Causal Inference (A/B Testing) in Real Project Using R (Part I)

3 min readJun 15, 2021

Background

A retail company with an online website has multiple marketing channels, including email, TV, and social media platform. The spending on advertising accounted for 50% of the overall budget. As a result, optimizing the Return On Investment (ROI) of investing advertisements in each campaign would be the priority. The company started an email campaign, which sends two kinds of emails, one featuring Men’s merchandise, the other promoting Women's merchandise. They tracked the customers’ behaviors during the campaign such as visiting the website through the link in email, making a purchase, and their spendings. The dataset contains information on customers who have purchased in the last 12 months. With the dataset, we are aiming at evaluating the effectiveness of the email campaign.

Key Question

How does the email campaign affect visits, conversion, and spending?

{r setup, include=FALSE}
knitr::opts_chunk$set(echo = TRUE)

Data Cleaning

Load packages

library(dplyr)
install.packages(‘grf’)
library(grf)
library(tidyverse)
library(ggplot2)

Load dataset

data = read.csv(“email.csv”)

Separate dataset into three groups

men<-data%>%filter(segment==’Mens E-Mail’)
women<-data%>%filter(segment==’Womens E-Mail’)
no<-data%>%filter(segment==’No E-Mail’)

Data Description

Basic information about the dataset

The dataset can be downloaded from https://blog.minethatdata.com/2008/03/minethatdata-e-mail-analytics-and-data.htm.

It contains information about an email campaign of a company.

Data Exploration

Look at what the dataset looks like

head(data)

Each unit of observation is a customer. The treatment variable is segmented while the target variables are visit, conversion, and spend. The dataset also contains some other features of customers:

*Recency*: Months since last purchase.

*History_Segment*: Categorization of dollars spent in the past year.

*History*: Actual dollar value spent in the past year.

*Mens*: 1/0 indicator, 1 = customer purchased Mens merchandise in the past year.

*Womens*: 1/0 indicator, 1 = customer purchased Womens merchandise in the past year.

*Zip_Code*: Classifies zip code as Urban, Suburban, or Rural.

*Newbie*: 1/0 indicator, 1 = New customer in the past twelve months.

*Channel*: Describes the channels the customer purchased from in the past year.

nrow(data)

There are 64000 observations in the dataset.

Look at the summary statistics and distributions of variables

hist(data$history)

The distribution of historical spending of customers is right-skewed.
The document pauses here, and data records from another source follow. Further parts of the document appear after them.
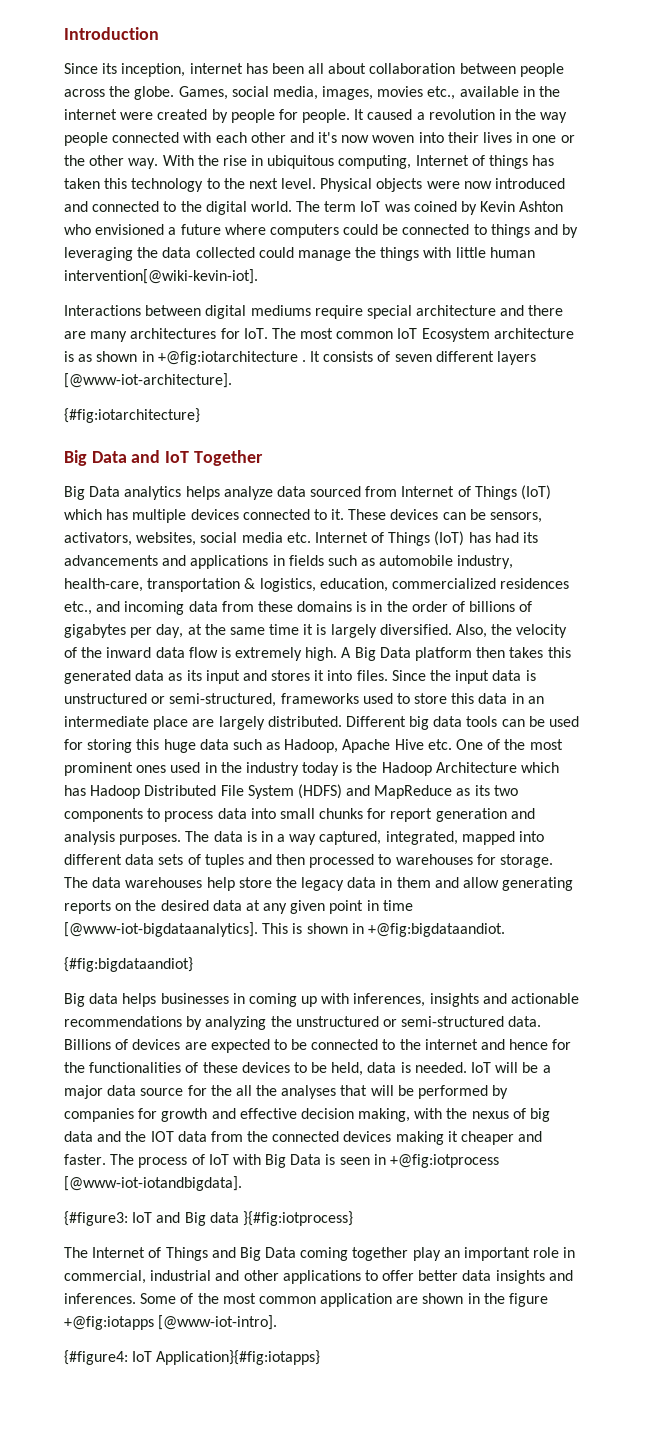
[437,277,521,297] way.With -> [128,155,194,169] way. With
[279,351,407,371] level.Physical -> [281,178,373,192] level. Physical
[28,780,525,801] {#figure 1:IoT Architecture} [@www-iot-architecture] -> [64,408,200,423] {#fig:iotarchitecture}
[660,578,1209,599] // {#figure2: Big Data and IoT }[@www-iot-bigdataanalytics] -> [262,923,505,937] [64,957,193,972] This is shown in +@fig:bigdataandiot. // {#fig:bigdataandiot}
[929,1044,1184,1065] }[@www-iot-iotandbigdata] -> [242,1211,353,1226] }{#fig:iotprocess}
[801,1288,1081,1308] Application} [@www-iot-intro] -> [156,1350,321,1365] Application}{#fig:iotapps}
ggplot(data, aes(x=zip_code)) + geom_bar()

We can see that most of the customers are in urban or suburban areas.

data %>% dplyr::group_by(visit) %>% dplyr::summarise(count=dplyr::n())
data %>% dplyr::group_by(conversion) %>% dplyr::summarise(count=dplyr::n())
data_spend <- data %>% filter(spend!=0)
summary(data_spend$spend)

We can see that there are significantly more people who didn’t visit and convert. As for spending, for customers who purchased, the average spending is $116.36.

Experimental Design

Randomization Check

As the space is limited, I only show a randomization check for one variable.

summary(aov(mens ~ segment, data = data))
summary(aov(womens ~ segment, data = data))
summary(aov(recency ~ segment, data = data))
summary(aov(history ~ segment, data = data))
rand5 <- aov(newbie ~ segment, data = data)
tbl <- table(data$channel, data$segment)
chisq.test(tbl)

As there is no significant difference between any groups of any variable, we can conclude that randomization was properly conducted.

data %>% dplyr::group_by(segment) %>% dplyr::summarise(count=dplyr::n())

There are three groups of customers: a group that didn’t receive an email received emails advertising on men's products and received emails advertising on women's products. The smallest group is 21306. Let’s look at the power of the experiment.

Power of the experiment

power.t.test(n =21306, sig.level = 0.1, power = 0.8)

We can reasonably detect a change no smaller than 0.02.

Threats to Causal Inference

After examining the empirical context and the sample data we used, we are faced with one of the endogeneity factors, *Sampling Error*. The 64,000 customers may not be representative of the whole customer population, so our conclusions may not be applicable to the whole customer base.

Other concerns of the experiment:

Interference:

In order to evaluate whether women’s and men’s campaigns are successful, we perform statistical tests to confirm whether customer visits, conversions, or spendings on the website are affected by men’s campaigns or women’s campaigns.